# [SOURCE MATERIAL]
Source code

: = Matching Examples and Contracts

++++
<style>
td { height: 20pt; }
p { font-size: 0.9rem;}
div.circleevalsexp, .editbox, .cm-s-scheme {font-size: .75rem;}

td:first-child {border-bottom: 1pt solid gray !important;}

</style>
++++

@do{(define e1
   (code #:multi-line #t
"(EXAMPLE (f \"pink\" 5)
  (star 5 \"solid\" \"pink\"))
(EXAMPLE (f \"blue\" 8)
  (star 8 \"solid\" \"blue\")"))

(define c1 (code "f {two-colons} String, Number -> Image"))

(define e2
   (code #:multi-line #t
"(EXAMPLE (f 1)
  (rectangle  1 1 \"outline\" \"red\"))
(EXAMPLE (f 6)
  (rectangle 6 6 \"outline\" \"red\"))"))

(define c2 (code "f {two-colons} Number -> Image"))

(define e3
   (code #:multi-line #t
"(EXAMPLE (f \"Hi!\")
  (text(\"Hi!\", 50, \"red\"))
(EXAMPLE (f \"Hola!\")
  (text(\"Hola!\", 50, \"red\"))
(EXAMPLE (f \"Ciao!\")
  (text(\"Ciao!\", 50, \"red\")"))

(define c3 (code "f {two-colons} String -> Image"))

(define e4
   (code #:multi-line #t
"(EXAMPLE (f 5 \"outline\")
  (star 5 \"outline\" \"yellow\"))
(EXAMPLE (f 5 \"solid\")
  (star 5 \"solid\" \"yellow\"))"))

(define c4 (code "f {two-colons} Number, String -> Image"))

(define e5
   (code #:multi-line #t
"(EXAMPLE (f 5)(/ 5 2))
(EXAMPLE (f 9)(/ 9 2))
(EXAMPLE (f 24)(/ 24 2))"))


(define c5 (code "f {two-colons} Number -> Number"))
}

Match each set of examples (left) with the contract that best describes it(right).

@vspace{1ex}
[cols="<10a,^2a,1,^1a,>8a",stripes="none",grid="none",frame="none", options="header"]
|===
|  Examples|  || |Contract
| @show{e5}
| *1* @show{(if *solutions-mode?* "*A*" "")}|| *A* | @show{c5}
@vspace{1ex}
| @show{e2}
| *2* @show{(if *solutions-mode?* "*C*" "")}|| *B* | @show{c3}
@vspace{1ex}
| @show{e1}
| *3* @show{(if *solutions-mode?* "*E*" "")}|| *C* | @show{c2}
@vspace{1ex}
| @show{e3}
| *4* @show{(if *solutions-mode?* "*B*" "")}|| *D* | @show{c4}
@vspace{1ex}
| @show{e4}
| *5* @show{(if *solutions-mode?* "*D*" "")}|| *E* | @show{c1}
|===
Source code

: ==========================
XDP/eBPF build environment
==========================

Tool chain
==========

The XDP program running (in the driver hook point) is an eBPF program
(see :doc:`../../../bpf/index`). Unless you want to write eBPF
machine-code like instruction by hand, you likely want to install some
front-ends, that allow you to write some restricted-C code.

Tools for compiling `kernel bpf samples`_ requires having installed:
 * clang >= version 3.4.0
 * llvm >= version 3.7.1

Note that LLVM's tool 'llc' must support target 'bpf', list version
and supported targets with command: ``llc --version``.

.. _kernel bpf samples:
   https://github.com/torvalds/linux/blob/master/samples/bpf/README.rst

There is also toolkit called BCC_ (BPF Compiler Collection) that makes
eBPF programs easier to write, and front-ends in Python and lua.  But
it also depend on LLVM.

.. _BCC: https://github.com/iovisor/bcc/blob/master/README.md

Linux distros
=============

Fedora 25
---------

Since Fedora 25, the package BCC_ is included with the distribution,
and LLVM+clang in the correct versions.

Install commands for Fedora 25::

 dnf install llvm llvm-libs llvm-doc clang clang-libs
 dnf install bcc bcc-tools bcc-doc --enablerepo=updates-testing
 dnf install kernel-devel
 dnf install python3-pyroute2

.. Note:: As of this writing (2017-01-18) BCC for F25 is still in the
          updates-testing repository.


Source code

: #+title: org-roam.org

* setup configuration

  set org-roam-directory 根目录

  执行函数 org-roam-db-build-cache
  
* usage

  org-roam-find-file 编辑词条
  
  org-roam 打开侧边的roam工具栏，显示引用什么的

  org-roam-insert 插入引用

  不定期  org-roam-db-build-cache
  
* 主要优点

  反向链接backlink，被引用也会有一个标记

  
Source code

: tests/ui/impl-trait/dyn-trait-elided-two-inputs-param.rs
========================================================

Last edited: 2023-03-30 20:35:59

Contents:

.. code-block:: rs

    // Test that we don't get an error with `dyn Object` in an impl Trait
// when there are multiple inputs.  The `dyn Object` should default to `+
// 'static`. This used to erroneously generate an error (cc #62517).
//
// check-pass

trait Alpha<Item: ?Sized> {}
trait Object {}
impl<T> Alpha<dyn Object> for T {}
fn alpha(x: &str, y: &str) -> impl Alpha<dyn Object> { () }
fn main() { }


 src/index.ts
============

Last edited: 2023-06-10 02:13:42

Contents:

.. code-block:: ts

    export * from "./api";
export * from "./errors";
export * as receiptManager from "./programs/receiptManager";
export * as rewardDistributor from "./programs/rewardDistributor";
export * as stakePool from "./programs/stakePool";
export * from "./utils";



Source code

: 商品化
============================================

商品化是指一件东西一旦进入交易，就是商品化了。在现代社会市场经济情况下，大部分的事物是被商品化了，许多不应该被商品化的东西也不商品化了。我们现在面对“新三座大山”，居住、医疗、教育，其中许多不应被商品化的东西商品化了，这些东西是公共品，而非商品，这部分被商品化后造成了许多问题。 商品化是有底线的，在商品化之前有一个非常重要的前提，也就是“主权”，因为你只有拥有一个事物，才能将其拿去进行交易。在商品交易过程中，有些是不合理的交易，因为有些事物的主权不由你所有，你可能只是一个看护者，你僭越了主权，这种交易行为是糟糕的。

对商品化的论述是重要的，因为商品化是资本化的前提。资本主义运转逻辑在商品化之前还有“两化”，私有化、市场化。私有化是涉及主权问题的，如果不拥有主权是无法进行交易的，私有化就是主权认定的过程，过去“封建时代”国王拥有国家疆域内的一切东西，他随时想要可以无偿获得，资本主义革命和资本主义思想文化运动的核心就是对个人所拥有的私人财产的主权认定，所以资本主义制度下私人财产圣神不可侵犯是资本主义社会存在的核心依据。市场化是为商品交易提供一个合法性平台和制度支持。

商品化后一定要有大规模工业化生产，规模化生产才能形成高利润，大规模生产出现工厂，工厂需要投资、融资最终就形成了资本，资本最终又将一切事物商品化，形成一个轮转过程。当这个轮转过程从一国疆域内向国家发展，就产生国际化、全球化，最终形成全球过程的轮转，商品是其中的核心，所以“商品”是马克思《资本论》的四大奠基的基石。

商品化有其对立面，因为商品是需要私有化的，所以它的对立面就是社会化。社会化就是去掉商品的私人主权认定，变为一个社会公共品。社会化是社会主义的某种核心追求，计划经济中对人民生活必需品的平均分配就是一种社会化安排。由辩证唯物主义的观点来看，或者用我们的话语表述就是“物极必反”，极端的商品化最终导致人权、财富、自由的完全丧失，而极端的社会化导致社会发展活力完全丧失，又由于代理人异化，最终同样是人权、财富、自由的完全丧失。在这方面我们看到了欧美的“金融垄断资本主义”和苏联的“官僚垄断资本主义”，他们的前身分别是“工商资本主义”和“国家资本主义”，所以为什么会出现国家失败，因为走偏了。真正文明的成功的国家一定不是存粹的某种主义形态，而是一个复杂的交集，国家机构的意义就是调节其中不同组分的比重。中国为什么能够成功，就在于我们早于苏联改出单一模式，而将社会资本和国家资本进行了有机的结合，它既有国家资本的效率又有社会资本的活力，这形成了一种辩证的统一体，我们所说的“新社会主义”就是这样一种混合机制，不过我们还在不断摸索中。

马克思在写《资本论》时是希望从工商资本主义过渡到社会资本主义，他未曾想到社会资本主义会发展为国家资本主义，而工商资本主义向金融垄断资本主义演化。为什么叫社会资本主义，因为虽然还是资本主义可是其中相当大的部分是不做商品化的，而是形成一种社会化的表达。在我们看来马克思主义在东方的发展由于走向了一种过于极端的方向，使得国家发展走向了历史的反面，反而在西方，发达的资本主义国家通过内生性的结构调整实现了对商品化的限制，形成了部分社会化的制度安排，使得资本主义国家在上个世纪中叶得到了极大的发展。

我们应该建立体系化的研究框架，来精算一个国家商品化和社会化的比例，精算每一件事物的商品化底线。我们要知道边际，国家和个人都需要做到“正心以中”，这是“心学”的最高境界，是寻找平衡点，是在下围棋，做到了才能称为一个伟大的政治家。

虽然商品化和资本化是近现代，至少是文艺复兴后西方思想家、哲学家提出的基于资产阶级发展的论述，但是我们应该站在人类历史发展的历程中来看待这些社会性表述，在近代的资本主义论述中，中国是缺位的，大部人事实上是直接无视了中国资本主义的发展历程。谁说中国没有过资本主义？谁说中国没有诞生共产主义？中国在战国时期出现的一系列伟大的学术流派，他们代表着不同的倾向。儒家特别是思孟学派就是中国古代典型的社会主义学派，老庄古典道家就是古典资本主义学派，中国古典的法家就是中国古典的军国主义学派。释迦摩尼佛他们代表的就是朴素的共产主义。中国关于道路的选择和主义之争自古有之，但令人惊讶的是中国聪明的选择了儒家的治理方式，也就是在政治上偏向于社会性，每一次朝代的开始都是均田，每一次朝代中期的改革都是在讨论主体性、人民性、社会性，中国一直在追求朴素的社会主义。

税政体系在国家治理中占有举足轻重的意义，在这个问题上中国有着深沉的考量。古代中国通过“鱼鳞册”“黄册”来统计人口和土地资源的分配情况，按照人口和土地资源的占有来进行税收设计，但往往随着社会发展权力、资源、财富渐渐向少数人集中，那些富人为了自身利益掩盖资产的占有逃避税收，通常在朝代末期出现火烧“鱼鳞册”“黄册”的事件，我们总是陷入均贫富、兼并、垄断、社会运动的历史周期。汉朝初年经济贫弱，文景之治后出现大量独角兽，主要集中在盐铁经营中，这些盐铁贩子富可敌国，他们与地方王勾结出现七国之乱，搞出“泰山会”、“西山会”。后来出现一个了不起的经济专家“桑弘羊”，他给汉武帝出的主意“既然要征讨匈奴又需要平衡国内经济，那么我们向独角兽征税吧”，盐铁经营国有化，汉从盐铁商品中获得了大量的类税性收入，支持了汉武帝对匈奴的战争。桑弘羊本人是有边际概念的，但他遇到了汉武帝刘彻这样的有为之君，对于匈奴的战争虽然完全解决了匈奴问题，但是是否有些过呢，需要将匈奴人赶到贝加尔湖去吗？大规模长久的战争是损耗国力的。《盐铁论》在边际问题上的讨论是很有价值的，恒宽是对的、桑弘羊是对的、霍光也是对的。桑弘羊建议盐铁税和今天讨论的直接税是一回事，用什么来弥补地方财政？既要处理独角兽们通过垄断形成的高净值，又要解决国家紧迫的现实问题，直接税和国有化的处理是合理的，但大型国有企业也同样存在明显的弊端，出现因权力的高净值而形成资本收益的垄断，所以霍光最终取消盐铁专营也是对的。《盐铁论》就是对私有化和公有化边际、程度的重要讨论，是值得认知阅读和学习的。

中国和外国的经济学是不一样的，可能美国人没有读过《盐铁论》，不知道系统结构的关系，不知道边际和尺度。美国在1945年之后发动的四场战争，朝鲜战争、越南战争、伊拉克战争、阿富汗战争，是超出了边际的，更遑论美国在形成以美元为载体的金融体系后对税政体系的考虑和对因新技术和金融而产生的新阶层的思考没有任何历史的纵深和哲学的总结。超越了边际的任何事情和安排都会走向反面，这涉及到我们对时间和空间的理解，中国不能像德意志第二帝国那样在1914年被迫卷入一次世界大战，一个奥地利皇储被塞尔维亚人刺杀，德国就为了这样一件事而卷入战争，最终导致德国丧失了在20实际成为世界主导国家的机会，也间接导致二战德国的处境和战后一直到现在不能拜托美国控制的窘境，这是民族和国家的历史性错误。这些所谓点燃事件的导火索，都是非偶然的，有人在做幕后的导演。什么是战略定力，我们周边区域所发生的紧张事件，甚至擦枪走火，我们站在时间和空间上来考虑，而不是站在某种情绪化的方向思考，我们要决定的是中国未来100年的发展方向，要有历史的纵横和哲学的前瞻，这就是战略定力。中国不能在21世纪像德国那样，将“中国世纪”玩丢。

# [ACTION ITEM]
The lines to extract from the data above begin with the line containing "(EXAMPLE (f 9)(/ 9 2))" and end with the line containing "Note that LLVM's". Extract them exactly, including both.

# [OUTPUT FOR THIS TASK]
(EXAMPLE (f 9)(/ 9 2))
(EXAMPLE (f 24)(/ 24 2))"))


(define c5 (code "f {two-colons} Number -> Number"))
}

Match each set of examples (left) with the contract that best describes it(right).

@vspace{1ex}
[cols="<10a,^2a,1,^1a,>8a",stripes="none",grid="none",frame="none", options="header"]
|===
|  Examples|  || |Contract
| @show{e5}
| *1* @show{(if *solutions-mode?* "*A*" "")}|| *A* | @show{c5}
@vspace{1ex}
| @show{e2}
| *2* @show{(if *solutions-mode?* "*C*" "")}|| *B* | @show{c3}
@vspace{1ex}
| @show{e1}
| *3* @show{(if *solutions-mode?* "*E*" "")}|| *C* | @show{c2}
@vspace{1ex}
| @show{e3}
| *4* @show{(if *solutions-mode?* "*B*" "")}|| *D* | @show{c4}
@vspace{1ex}
| @show{e4}
| *5* @show{(if *solutions-mode?* "*D*" "")}|| *E* | @show{c1}
|===
Source code

: ==========================
XDP/eBPF build environment
==========================

Tool chain
==========

The XDP program running (in the driver hook point) is an eBPF program
(see :doc:`../../../bpf/index`). Unless you want to write eBPF
machine-code like instruction by hand, you likely want to install some
front-ends, that allow you to write some restricted-C code.

Tools for compiling `kernel bpf samples`_ requires having installed:
 * clang >= version 3.4.0
 * llvm >= version 3.7.1

Note that LLVM's tool 'llc' must support target 'bpf', list version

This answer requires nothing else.